British Prime Minister Tony Blair has hailed the signing of an international agreement to help Afghanistan by boosting human rights and fueling the economy. He described it as essential in fighting global terrorism.
Delegates emerged with a five-year blueprint for the troubled Central Asian country
The two-day conference on stabilizing Afghanistan has resulted in a pledge of 8.75 billion euros ($10.5 billion) by the more than 60 nations present, which would to toward sparking the economy but also establishing the rule of law in this country ravaged by two decades of war and extremist governance.
Speaking in parliament as the second day of talks on the so-called Afghanistan Compact resumed in London, Blair said the pledge to help was vital for the move to democracy, making a link to similar developments in Iraq.
"I think its right to reflect on how important it is for the international community to help those countries (Afghanistan and Iraq) become different because when they were left in that failed state they were a threat to the whole of the world," he said.
Providing security in Afghanistan and Iraq will help people there but would also be a "direct benefit" to British security, he said in his weekly question-and-answer session in the House of Commons.
"(This) is why it's important we stay the course and see it through", he added.
Afghanistan and its international partners signed a new five-year deal in the British capital on Monday to help the destitute central Asian nation defeat a resurgent Taliban and drug traffickers.
Chief among the proposals was for a boost to security in the country, particularly in the volatile south, to create stability for economic and social development.
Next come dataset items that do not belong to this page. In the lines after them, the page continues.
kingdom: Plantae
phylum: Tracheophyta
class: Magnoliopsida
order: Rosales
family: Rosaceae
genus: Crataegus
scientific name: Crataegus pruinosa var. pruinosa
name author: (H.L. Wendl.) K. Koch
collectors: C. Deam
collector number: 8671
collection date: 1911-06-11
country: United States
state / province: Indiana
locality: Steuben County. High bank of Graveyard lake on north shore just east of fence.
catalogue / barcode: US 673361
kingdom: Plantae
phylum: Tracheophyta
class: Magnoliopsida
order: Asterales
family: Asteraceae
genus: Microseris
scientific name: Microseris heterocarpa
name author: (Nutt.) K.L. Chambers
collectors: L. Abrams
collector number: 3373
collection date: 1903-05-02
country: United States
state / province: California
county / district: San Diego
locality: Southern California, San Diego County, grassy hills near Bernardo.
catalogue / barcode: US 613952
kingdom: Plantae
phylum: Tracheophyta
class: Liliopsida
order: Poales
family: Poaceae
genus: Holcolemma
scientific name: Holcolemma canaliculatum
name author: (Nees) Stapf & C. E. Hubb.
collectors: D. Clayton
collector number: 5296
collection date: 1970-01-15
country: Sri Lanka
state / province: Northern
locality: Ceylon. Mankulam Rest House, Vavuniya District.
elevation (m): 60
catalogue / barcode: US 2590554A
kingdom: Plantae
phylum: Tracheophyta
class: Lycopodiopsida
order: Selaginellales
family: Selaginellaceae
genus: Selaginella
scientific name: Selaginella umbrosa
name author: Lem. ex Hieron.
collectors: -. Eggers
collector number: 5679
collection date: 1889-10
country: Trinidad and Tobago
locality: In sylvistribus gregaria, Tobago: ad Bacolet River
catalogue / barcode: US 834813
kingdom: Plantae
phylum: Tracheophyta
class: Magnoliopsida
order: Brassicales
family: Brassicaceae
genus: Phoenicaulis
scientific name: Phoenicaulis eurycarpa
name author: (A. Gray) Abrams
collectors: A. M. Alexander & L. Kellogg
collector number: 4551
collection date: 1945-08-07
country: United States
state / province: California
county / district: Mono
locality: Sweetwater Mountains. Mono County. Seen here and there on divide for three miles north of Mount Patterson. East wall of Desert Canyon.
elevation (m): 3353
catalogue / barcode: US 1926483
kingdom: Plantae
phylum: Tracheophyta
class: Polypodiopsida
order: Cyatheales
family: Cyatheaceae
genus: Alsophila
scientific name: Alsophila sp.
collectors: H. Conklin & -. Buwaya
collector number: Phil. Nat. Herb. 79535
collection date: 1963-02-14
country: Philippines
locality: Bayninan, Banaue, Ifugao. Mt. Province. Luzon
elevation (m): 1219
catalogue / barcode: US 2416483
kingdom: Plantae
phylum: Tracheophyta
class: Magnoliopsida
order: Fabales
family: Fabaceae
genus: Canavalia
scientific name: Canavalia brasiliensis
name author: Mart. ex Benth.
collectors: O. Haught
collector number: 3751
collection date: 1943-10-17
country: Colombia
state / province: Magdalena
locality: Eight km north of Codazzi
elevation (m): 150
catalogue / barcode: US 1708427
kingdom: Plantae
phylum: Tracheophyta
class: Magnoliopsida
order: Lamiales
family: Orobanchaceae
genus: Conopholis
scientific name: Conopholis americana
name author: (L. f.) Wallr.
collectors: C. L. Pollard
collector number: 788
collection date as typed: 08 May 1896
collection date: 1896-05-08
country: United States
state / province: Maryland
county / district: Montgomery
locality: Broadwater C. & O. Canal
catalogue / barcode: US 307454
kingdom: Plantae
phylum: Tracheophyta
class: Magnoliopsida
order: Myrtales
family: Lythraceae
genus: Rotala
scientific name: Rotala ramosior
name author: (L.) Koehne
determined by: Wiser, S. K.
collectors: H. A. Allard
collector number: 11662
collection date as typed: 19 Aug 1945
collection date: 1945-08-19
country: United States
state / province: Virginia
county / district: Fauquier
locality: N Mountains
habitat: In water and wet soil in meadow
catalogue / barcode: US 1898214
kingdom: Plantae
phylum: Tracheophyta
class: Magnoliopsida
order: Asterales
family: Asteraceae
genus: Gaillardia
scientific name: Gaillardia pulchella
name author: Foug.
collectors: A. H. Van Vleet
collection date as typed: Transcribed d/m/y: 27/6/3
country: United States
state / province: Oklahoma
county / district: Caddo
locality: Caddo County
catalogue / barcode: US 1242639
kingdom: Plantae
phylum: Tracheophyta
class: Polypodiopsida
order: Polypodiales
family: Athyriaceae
Other key elements of the compact set out specific targets for improving governance, strengthening the rule of law and human rights.
UK Prime Minister Blair, left, and Afhgan President Karzai exchange an agreement on the future of Afghanistan
The United States pledged an extra $1.1 billion in financial aid for the coming US fiscal year from October.
Observers spoke of the need for joined-up action from the international community to help cement democracy in Afghanistan, which has been plagued by three decades of foreign occupation, civil war and Islamic extremism.
Farzana Shaikh, an associate fellow at the London-based international affairs think-tank Chatham House, told AFP that Western and other world powers needed to be committed long-term to the issue.
"It's going to take some time before Karzai can really strengthen his government to a point where it can stand on its own two feet," she added, pointing also to the need to root out corruption in Afghan politics.
Meanwhile, the Afghan Minister of Counter-Narcotics Habibullah Qaderi welcomed the revised anti-drug strategy as a "major step on the journey ahead of us."
More than military might needed
Delegates from Afghanistan, hosts Britain and more than 60 foreign partners were bringing proceedings to a close Wednesday following discussions on governance, the rule of law and human rights, as well as economic and social development.
A German tank used by peacekeepers in the Afghan capital, Kabul
Britain's Armed Forces Minister Adam Ingram said security in Afghanistan cannot be achieved by military means alone, adding economic development, good governance and the rule of law will all contribute to lasting stability.
"For every day that passes Afghanistan becomes more governmentally self-sufficient, less reliant on direct intervention by allies, and nearer to the day when it can be responsible for its own security," he said.
Speaking alongside General Abdul Rahim Wardak, the Afghan defense minister, Ingram insisted that Afghanistan must never again be allowed to become a staging post for international terrorism. US-led forces toppled Afghanistan's Islamist Taliban regime, which was funded by and sheltered al Qaeda, for refusing to hand over Osama bin Laden following the September 11, 2001, attacks on the United States.